-- begin RECORDS SUPPLIED --
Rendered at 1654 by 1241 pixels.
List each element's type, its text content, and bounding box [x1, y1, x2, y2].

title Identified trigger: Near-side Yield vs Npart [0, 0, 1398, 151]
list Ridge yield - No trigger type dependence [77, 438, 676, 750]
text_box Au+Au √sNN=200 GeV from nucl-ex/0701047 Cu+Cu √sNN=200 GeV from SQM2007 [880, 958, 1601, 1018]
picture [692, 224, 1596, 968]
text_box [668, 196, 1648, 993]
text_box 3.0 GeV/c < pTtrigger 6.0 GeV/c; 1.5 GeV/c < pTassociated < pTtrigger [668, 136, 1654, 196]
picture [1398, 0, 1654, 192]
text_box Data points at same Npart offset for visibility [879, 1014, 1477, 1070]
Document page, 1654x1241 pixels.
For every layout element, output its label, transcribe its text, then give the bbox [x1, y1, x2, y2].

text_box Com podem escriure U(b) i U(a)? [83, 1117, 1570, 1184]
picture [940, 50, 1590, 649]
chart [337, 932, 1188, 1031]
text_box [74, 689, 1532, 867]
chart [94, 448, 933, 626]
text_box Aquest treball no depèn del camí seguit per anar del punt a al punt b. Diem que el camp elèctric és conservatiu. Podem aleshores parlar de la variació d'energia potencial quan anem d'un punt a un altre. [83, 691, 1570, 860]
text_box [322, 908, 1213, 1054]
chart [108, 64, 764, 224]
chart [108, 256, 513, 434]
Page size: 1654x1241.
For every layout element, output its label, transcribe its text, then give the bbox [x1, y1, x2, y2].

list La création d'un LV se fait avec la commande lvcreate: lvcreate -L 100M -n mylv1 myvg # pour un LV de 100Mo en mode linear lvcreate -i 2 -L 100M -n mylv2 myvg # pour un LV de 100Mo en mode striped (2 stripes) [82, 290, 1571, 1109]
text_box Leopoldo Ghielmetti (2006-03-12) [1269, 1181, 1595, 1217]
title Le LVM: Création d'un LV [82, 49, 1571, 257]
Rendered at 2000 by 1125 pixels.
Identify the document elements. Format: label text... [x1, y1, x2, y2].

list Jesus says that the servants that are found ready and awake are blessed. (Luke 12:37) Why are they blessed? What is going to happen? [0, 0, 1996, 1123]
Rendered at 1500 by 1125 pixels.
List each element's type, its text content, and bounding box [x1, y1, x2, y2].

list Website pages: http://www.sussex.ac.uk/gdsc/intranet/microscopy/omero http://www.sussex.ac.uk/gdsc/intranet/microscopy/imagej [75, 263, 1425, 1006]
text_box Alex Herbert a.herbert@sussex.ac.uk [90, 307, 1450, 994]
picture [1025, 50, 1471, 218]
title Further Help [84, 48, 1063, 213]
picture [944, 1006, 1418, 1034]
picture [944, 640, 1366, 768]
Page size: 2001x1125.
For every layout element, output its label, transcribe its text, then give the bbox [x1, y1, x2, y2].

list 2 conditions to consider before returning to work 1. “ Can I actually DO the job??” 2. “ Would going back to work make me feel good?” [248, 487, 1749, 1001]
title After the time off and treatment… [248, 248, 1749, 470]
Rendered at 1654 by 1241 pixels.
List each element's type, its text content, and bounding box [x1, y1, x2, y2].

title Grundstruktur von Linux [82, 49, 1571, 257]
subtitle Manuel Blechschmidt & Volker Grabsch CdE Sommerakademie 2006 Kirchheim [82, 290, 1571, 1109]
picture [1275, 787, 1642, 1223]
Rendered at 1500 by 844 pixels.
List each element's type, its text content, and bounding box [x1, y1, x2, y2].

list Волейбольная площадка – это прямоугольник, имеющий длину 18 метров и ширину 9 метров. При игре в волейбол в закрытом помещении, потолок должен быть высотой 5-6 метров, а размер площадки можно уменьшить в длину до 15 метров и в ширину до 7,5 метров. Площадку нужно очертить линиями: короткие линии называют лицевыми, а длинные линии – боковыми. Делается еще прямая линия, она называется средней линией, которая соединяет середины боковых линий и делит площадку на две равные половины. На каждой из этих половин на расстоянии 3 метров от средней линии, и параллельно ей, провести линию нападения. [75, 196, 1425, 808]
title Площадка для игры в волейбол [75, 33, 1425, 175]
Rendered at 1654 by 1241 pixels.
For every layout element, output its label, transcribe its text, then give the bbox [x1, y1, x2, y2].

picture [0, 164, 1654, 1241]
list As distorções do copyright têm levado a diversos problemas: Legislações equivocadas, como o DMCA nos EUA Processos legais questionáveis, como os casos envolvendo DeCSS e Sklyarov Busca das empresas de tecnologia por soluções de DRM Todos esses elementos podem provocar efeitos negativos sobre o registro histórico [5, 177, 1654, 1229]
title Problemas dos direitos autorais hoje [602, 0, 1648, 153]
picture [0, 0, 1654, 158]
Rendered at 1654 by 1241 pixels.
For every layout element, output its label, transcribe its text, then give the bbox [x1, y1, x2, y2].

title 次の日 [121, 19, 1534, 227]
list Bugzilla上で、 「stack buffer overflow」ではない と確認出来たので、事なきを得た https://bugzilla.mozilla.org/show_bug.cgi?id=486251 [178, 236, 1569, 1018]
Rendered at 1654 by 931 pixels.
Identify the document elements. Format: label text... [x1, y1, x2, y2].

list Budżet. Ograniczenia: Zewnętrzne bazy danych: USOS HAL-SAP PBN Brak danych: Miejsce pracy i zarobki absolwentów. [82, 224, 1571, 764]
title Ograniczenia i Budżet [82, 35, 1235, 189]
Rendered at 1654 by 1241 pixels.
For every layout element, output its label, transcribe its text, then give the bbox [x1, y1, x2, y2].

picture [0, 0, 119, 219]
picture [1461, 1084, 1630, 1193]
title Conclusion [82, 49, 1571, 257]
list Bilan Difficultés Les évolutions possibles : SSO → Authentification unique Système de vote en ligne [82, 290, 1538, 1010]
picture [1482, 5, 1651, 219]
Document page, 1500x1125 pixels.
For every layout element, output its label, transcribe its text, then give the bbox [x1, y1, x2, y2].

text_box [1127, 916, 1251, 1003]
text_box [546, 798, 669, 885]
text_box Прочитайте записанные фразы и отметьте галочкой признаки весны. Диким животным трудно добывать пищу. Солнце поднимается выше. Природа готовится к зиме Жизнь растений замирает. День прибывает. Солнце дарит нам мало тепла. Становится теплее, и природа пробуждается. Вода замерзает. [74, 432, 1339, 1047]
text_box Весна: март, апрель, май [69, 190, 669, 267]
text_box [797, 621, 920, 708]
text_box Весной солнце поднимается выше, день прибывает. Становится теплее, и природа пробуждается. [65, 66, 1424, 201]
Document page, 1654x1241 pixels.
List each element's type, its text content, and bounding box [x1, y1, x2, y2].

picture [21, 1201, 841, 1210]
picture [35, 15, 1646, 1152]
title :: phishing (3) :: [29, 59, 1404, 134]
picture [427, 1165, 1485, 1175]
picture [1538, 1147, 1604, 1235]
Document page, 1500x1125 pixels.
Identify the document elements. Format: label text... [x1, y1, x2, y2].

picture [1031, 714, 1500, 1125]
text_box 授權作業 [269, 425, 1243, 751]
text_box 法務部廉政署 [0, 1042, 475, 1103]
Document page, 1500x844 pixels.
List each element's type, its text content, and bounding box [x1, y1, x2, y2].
-- end RECORDS SUPPLIED --
* [REQUIRED TASK]: Rewrite the records from their first line through the line containing "picture [1398, 0, 1654, 192]", swapping "bounding box" for "enclosing rectangle" and leaving everything else untouched.

* [ANSWER FOR THE TASK]:
Rendered at 1654 by 1241 pixels.
List each element's type, its text content, and enclosing rectangle [x1, y1, x2, y2].

title Identified trigger: Near-side Yield vs Npart [0, 0, 1398, 151]
list Ridge yield - No trigger type dependence [77, 438, 676, 750]
text_box Au+Au √sNN=200 GeV from nucl-ex/0701047 Cu+Cu √sNN=200 GeV from SQM2007 [880, 958, 1601, 1018]
picture [692, 224, 1596, 968]
text_box [668, 196, 1648, 993]
text_box 3.0 GeV/c < pTtrigger 6.0 GeV/c; 1.5 GeV/c < pTassociated < pTtrigger [668, 136, 1654, 196]
picture [1398, 0, 1654, 192]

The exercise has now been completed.